On this day, Irish people at home and all over the world celebrate our Irishness with music, parades and the cupla focal; rivers and streets painted green and all other kinds of celebrations. It would be a pity, however, if the legitimate emphasis on our national heritage and identity were to obscure the heritage of faith. The arrival of Patrick as missionary preacher, bringing us the good news of Christ, gives us even today the message that is forever old and forever relevant – the assurance that God is with us and that, because of forgiveness, we have reasons to hope.

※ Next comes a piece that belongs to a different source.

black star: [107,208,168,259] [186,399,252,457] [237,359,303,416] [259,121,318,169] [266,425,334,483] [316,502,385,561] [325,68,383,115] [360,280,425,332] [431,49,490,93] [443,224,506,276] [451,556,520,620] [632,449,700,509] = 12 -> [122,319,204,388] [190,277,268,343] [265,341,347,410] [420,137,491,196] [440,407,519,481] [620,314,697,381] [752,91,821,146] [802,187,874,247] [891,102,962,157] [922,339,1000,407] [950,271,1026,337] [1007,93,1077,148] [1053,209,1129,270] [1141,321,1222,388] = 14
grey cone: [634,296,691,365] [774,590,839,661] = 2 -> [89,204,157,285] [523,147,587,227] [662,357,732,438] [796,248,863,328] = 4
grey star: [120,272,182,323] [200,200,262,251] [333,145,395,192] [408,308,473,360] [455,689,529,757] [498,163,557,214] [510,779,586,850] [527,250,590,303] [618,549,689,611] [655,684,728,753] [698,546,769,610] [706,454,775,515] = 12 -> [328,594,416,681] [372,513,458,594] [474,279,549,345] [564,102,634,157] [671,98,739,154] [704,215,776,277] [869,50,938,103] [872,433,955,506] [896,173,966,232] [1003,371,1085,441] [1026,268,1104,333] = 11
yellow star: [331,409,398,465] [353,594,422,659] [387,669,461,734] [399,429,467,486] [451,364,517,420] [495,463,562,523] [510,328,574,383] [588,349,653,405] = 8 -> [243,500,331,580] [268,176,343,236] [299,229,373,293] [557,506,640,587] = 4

Patrick in his preaching gave us insights into life, values that we try to live by and ways of worshipping that assist us to come closer to Christ who gives us reasons to hope. While at times we mightn’t have heeded or lived the Gospel message, we know deep down that Christ is the one in whom we hope and green is the colour of hope.

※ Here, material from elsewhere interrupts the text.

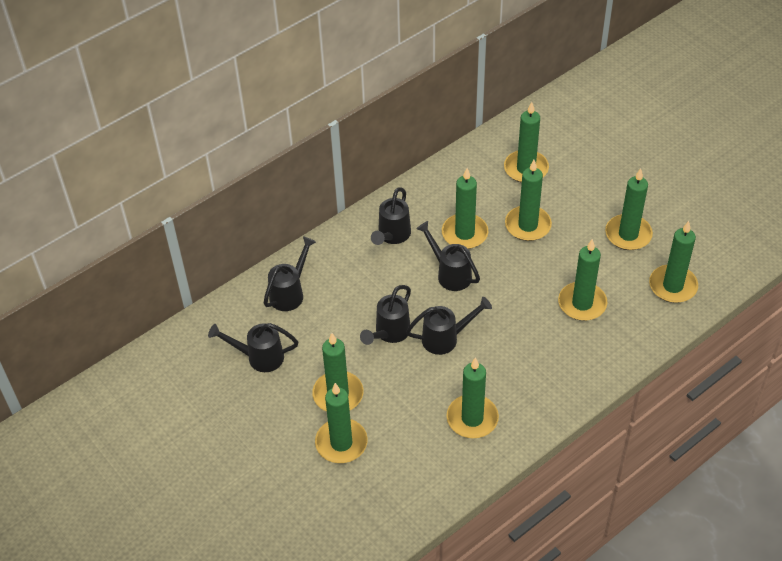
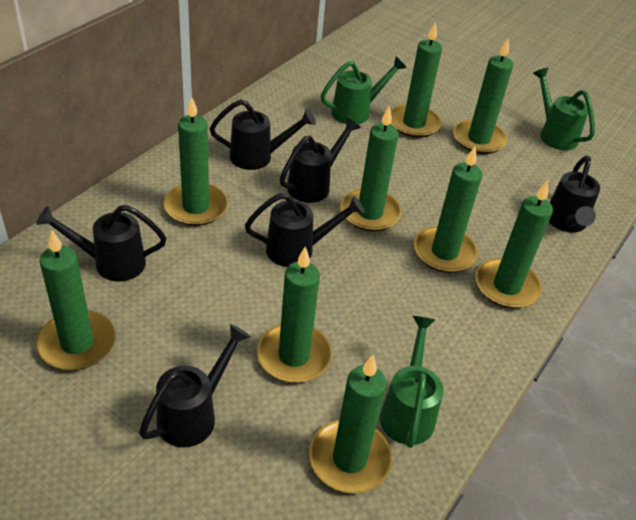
green watering can: none = 0 -> [321,56,406,124] [380,316,443,448] [533,68,595,150] = 3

The ability to hope is profoundly connected with the capacity to forgive. Patrick was a man who was able to forgive. Snatched from his parents as a child he was reduced to the life of a slave tending flocks for a foreigner. Separated from his parents and family, he was clever enough to escape his captors and escape. It was probably because of his command of the language that, years later, Pope Celestine asked Patrick to return to the land that robbed him of his childhood through enslavement. What a horrid choice to ask of anyone! No wonder in his Confessions he said that “I never had any reason other than the Gospel for coming back”.

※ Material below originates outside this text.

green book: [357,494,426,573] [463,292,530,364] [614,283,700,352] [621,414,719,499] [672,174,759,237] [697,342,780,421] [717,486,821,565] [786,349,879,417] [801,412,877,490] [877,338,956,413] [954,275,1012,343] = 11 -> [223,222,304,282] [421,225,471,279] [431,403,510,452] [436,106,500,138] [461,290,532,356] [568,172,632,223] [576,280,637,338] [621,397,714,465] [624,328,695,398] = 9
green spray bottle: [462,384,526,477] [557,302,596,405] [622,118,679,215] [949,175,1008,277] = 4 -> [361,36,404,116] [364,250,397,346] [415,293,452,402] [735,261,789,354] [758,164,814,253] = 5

He came to introduce us to Christ. The courage he showed in coming back cannot be overstated. It is one of the great examples of people who turned the other cheek. He had suffered hurt, pain, isolation and despair but rather than rallying others to invade and punish his tormentors he returned to change the Irish himself, to reform our ways.  So ‘no’ to revenge, anger, despair but in the witness and example of his life he taught us the Christ-like values of forgiveness and hope.